[Records from a dataset]
- Opening Delimiter -

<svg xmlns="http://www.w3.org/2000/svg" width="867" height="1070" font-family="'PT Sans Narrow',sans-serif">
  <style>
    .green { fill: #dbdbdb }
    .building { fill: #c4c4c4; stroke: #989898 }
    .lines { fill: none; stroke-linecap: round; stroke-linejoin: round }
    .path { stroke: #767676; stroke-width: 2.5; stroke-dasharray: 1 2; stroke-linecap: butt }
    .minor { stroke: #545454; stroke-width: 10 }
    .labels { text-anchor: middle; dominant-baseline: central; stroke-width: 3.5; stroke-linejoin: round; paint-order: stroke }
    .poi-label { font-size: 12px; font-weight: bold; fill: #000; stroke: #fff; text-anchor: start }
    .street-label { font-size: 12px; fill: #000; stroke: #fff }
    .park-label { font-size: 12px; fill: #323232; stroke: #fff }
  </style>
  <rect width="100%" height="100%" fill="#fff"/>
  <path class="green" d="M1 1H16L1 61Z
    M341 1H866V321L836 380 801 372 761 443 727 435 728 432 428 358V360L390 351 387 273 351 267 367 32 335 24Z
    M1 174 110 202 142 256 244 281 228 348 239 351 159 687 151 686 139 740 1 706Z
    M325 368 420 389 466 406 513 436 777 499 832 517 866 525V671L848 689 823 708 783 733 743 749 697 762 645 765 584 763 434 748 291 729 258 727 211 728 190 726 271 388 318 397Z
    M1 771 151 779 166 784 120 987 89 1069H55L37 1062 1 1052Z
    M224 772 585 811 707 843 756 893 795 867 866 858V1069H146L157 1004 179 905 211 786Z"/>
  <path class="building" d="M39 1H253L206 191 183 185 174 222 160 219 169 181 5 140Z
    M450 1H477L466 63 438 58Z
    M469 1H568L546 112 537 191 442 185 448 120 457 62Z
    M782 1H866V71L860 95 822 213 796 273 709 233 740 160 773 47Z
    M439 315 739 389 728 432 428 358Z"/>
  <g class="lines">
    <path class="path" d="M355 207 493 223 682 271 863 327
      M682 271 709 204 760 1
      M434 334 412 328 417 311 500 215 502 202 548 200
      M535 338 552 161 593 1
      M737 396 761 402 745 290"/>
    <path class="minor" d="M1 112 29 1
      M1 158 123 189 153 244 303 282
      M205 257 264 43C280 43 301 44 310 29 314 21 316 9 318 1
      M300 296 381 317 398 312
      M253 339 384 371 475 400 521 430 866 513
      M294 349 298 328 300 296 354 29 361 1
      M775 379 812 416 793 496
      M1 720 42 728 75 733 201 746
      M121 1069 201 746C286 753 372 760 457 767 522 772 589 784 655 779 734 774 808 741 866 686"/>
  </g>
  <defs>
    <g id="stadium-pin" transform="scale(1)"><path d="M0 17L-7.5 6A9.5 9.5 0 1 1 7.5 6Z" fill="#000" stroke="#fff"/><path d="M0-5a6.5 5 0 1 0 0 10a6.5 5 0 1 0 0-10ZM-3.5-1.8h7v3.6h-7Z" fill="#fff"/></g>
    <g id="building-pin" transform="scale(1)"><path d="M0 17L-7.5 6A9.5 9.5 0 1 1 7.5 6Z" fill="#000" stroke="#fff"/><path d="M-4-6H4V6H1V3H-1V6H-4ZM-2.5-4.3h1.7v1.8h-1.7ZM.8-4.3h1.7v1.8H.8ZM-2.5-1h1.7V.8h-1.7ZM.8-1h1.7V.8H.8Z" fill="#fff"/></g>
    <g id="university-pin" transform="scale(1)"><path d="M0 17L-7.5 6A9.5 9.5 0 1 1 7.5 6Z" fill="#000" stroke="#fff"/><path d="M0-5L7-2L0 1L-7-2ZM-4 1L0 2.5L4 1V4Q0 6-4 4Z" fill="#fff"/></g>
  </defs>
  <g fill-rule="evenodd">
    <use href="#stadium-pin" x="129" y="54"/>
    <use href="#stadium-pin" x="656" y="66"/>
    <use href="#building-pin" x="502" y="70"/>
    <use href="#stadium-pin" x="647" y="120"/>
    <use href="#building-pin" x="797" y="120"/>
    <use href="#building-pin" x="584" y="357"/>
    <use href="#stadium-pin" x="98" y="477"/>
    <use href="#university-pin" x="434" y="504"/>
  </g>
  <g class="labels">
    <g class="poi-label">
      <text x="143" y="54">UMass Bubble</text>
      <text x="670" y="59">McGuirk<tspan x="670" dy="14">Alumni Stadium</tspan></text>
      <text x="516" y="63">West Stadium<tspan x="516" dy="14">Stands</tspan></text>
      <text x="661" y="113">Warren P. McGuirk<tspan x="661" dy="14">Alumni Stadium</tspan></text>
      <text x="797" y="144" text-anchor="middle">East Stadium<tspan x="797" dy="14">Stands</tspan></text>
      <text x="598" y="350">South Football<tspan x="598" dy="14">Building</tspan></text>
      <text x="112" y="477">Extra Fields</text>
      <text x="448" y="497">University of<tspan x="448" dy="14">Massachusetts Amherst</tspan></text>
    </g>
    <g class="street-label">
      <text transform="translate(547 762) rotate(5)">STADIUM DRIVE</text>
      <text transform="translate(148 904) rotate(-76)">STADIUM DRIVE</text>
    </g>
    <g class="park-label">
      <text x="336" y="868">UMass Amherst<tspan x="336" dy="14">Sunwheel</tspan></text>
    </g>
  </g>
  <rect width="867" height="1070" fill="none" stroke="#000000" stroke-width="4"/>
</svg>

- Closing Delimiter -

EXERCISE DESCRIPTION -> Your answer should consist of every line from the entries that holds "lines".

OUTPUT BELOW ->
    .lines { fill: none; stroke-linecap: round; stroke-linejoin: round }
  <g class="lines">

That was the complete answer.